Until five p.m. it had been just one of those averagely ordinary and rather forgettable days. We'd done eight locks down to Stone, queued at all of them and put up with weather that alternated between rain and humid heat every 15 minutes. Then we'd walked around Stone and not found anything bar a couple of paperbacks in the charity.
But at 5 p.m. the sun came out and we decided that we might as well move on rather than sitting around listening to the bloke behind running his engine and the people in the house across the cut do their power-tool diy in the back garden.
We'd barely gone 400 yards when the canal was blocked by a hire boat that had pulled its moorings. Not surprising; it was so badly moored - on a bend and with the pins sitting in marshy soil. We did our best to re-moor it and moved on.
A half mile further and a couple of little lads flagged us down at a bridge. Their fishing line and float had got caught in a tree on the off side. We stopped and Vicky pulled it free with the boathook.
A few hundred yards further and we came to Aston lock, filled it, went in, tried to open the gates to get out...and one wouldn't open fully. I tried to get through, we jammed and just about pulled free back into the lock.
I spent the next 20 minutes prodding and poking behind the gate to try and locate what was jamming it. No luck. So we called BW and within half an hour a couple of blokes turned up armed with the tool for the job - a keb. (A sort of long handled fork cum rake.) They prodded and scraped and found the culprits - two large bricks that had come away from the lock wall.

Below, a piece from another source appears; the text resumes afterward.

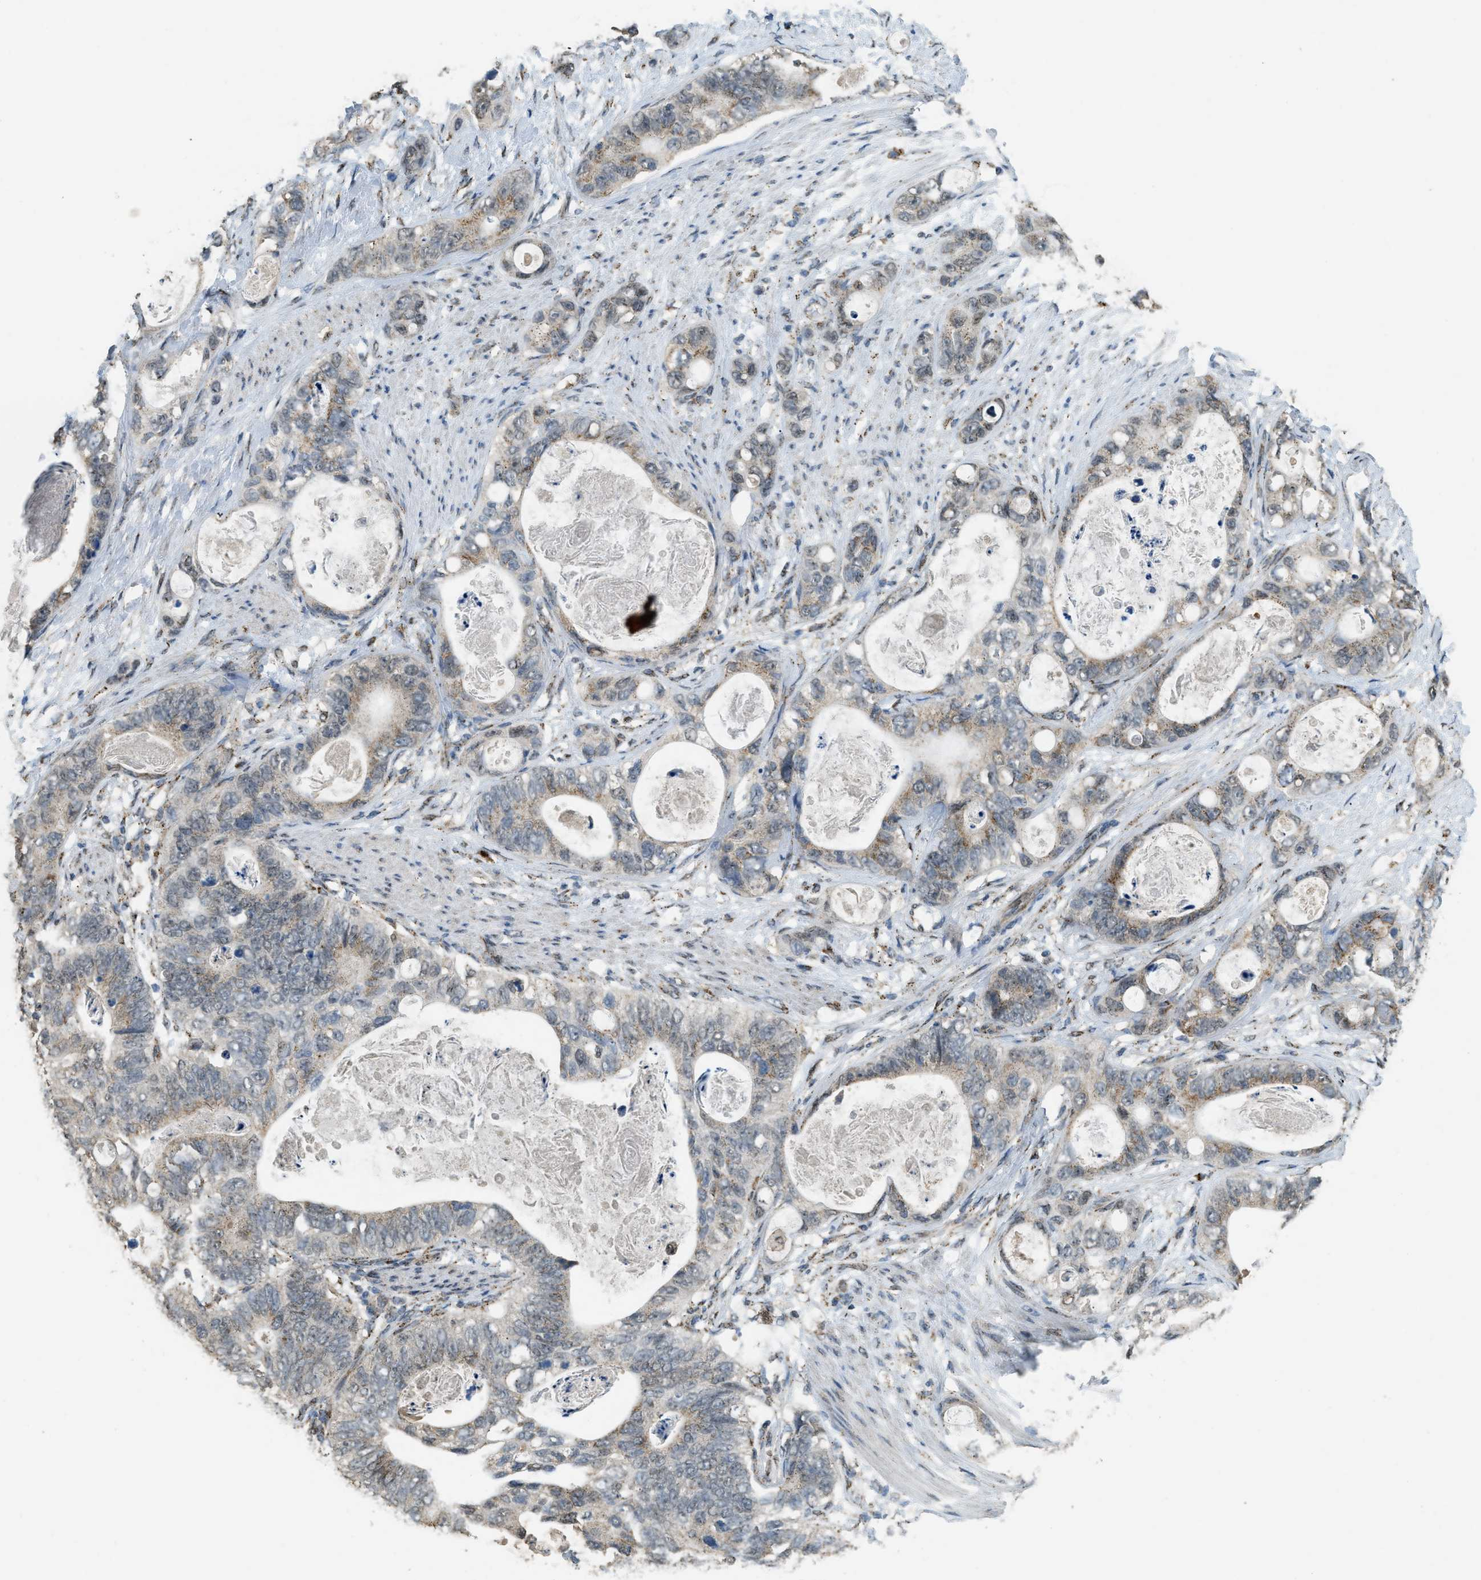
{"staining": {"intensity": "moderate", "quantity": ">75%", "location": "cytoplasmic/membranous"}, "tissue": "stomach cancer", "cell_type": "Tumor cells", "image_type": "cancer", "snomed": [{"axis": "morphology", "description": "Normal tissue, NOS"}, {"axis": "morphology", "description": "Adenocarcinoma, NOS"}, {"axis": "topography", "description": "Stomach"}], "caption": "Tumor cells reveal medium levels of moderate cytoplasmic/membranous staining in approximately >75% of cells in stomach cancer (adenocarcinoma).", "gene": "IPO7", "patient": {"sex": "female", "age": 89}}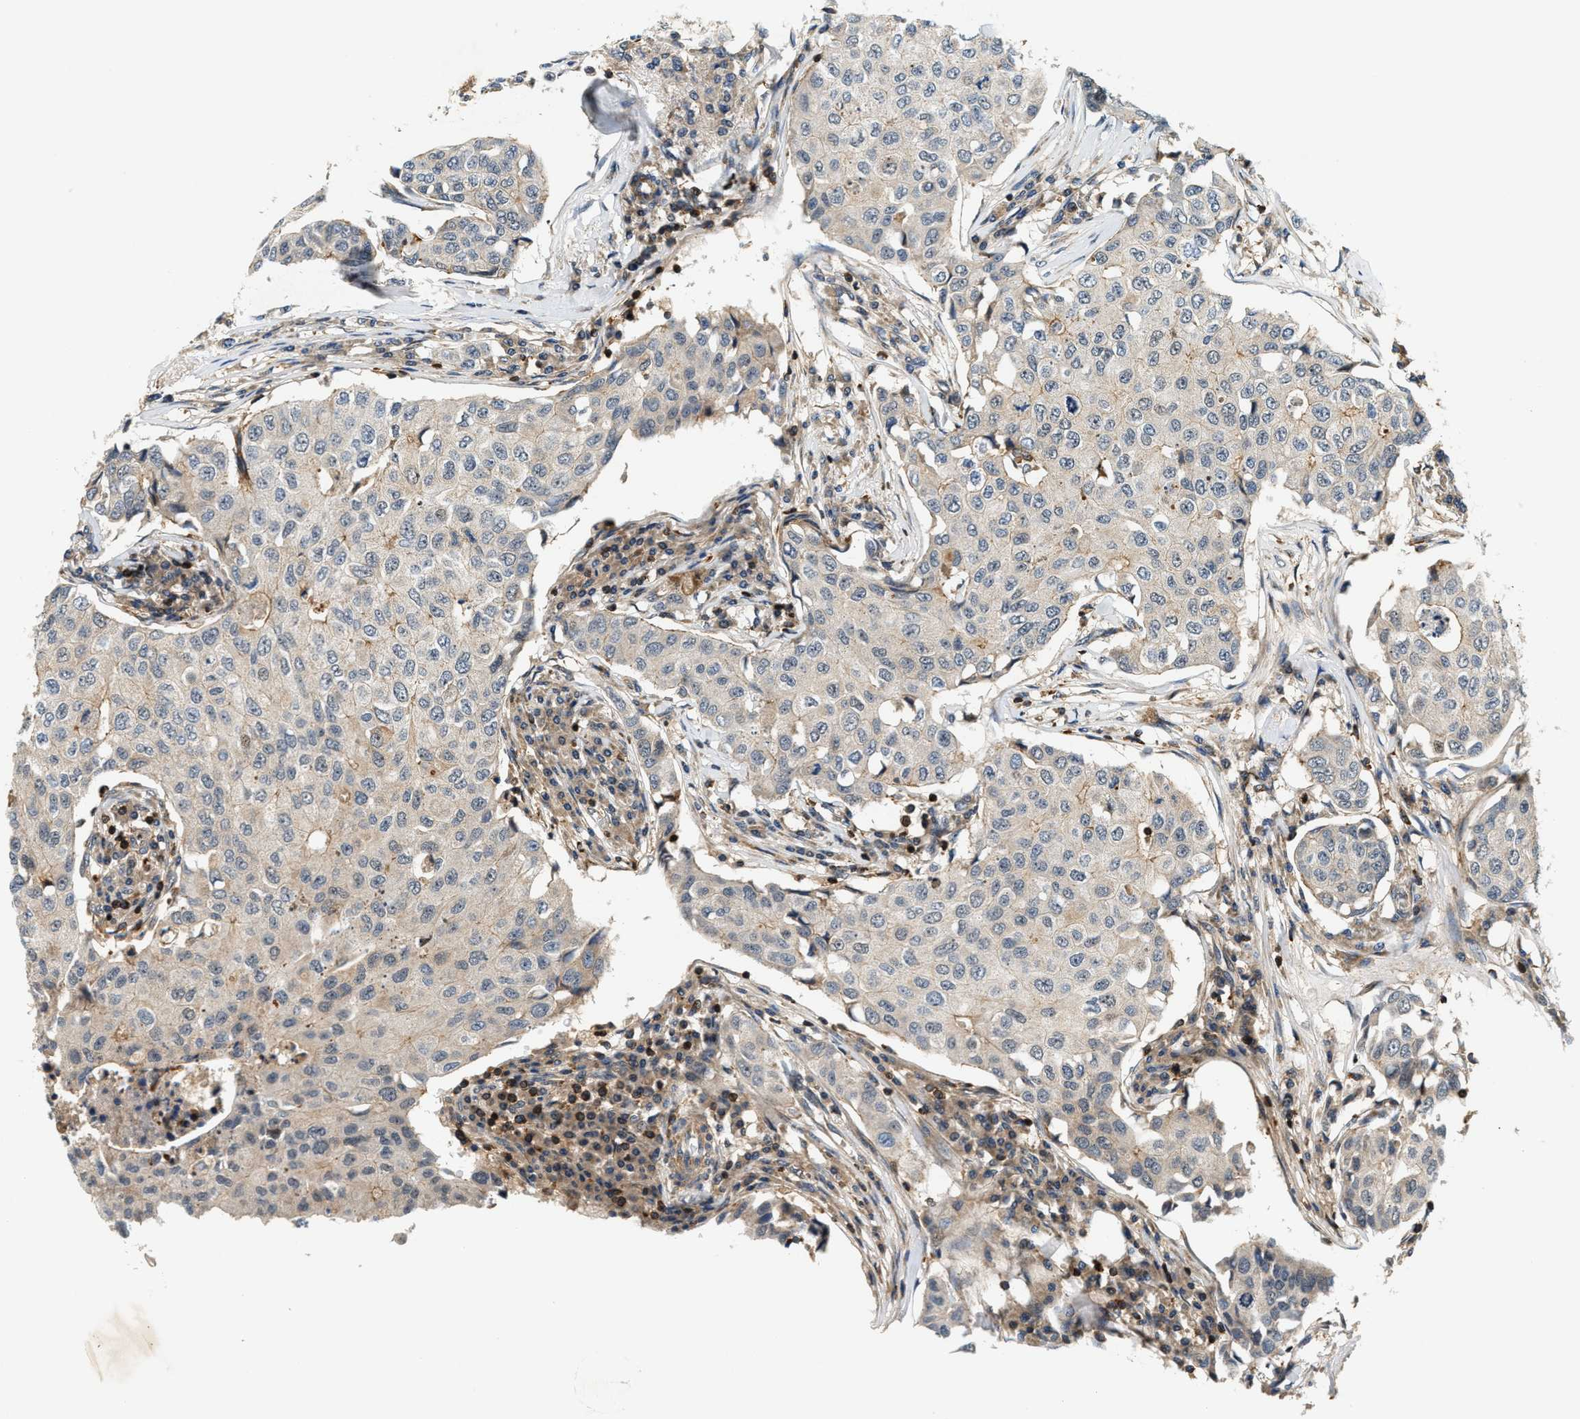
{"staining": {"intensity": "weak", "quantity": "25%-75%", "location": "cytoplasmic/membranous"}, "tissue": "breast cancer", "cell_type": "Tumor cells", "image_type": "cancer", "snomed": [{"axis": "morphology", "description": "Duct carcinoma"}, {"axis": "topography", "description": "Breast"}], "caption": "Weak cytoplasmic/membranous protein positivity is appreciated in about 25%-75% of tumor cells in breast cancer.", "gene": "SAMD9", "patient": {"sex": "female", "age": 80}}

A few minutes later we were off and a few minutes after that we were moored and eating a late fry-up tea. Just a mile from the place we'd left two and a half hours earlier!

Wednesday, 3 August 2011

Voluntary lock-keeping ... and a stoning


Walking back along the towpath from the railway station to our boat at Festival Marina we spied a single-handed working boat about to come up through the five Stoke locks. So we did a deal: he'd carry our bags on the boat and we'd help work him up through the locks.
The boat was the very smart looking Cowburn & Cowpar 'Skylark' helmed by an affable chap who was happy to chat boats and engines - his being powered by a hot bulb single cylinder Gardner. (Sounds a lot like a Bolinder without all the hiccoughing and hesitancy.)

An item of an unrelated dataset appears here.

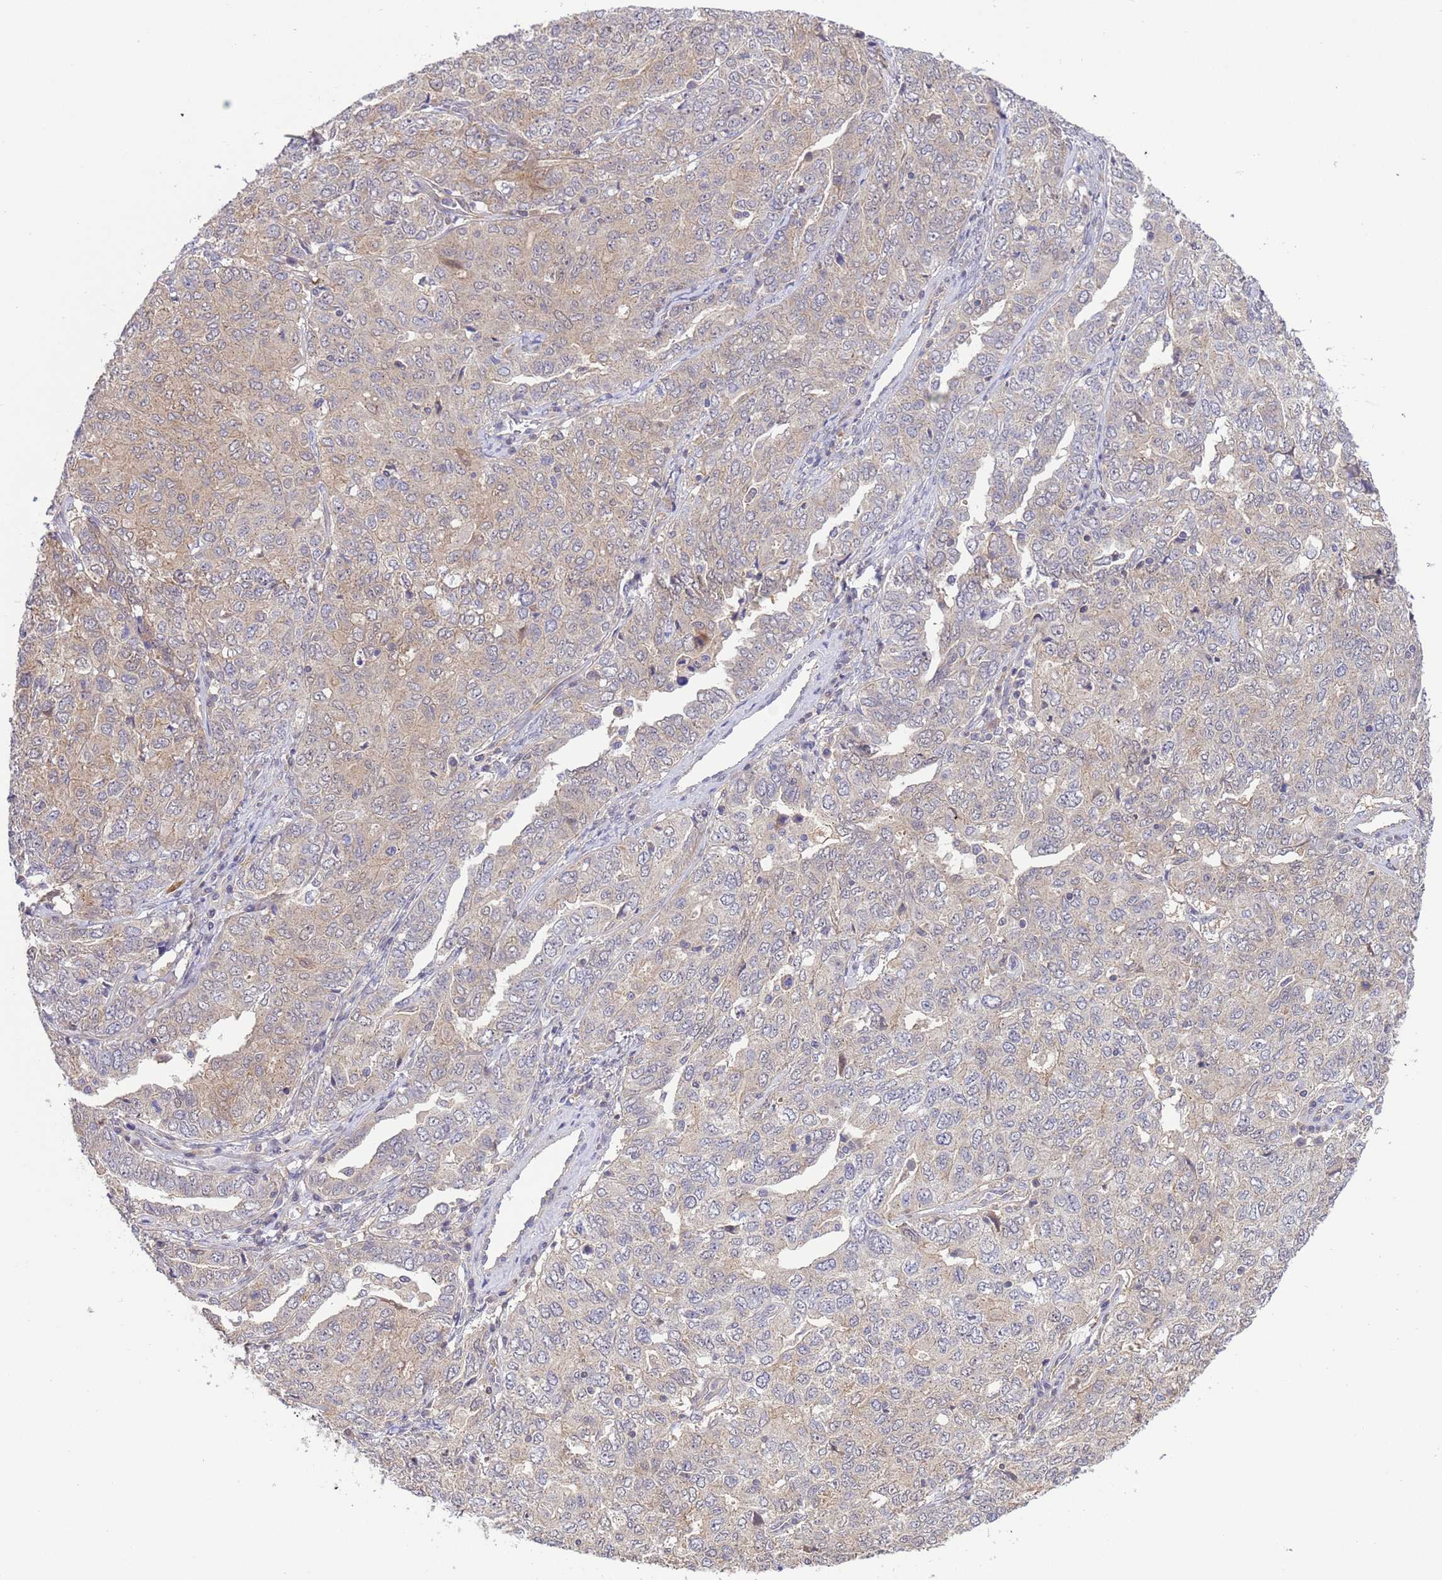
{"staining": {"intensity": "weak", "quantity": "<25%", "location": "cytoplasmic/membranous"}, "tissue": "ovarian cancer", "cell_type": "Tumor cells", "image_type": "cancer", "snomed": [{"axis": "morphology", "description": "Carcinoma, endometroid"}, {"axis": "topography", "description": "Ovary"}], "caption": "The image exhibits no significant staining in tumor cells of ovarian cancer. (DAB (3,3'-diaminobenzidine) immunohistochemistry, high magnification).", "gene": "GJA10", "patient": {"sex": "female", "age": 62}}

As we neared the top lock he introduced himself; turns out he was Rupert Smedley, Boat Safety examiner and writer for Waterways World - a member of the 'opposition' when I was editing Canal Boat!
This afternoon we headed back down the same flight in Star and found ourselves behind a single mum with two young daughters. Single as in single-handed that is. So, being the gent, I helped her through the locks as well as locking our own boat through.
I think that's enough of Stoke locks for a while.
Then as we headed out of the town to the leafier suburb of Trentham we spotted some youngsters on the bridge above. It was all too obvious what was about to happen - and it did. We went under the bridge and a flurry of grit and pebbles came raining down. I looked up but the kids had scarpered. No point getting riled - these things happen on sunny afternoons when the kids are on holiday.
Moored tonight near the Wedgwood factory; tomorrow it's Stone and a spin round its multiplicity of charity shops. It's the last town before we're back at Streethay once more.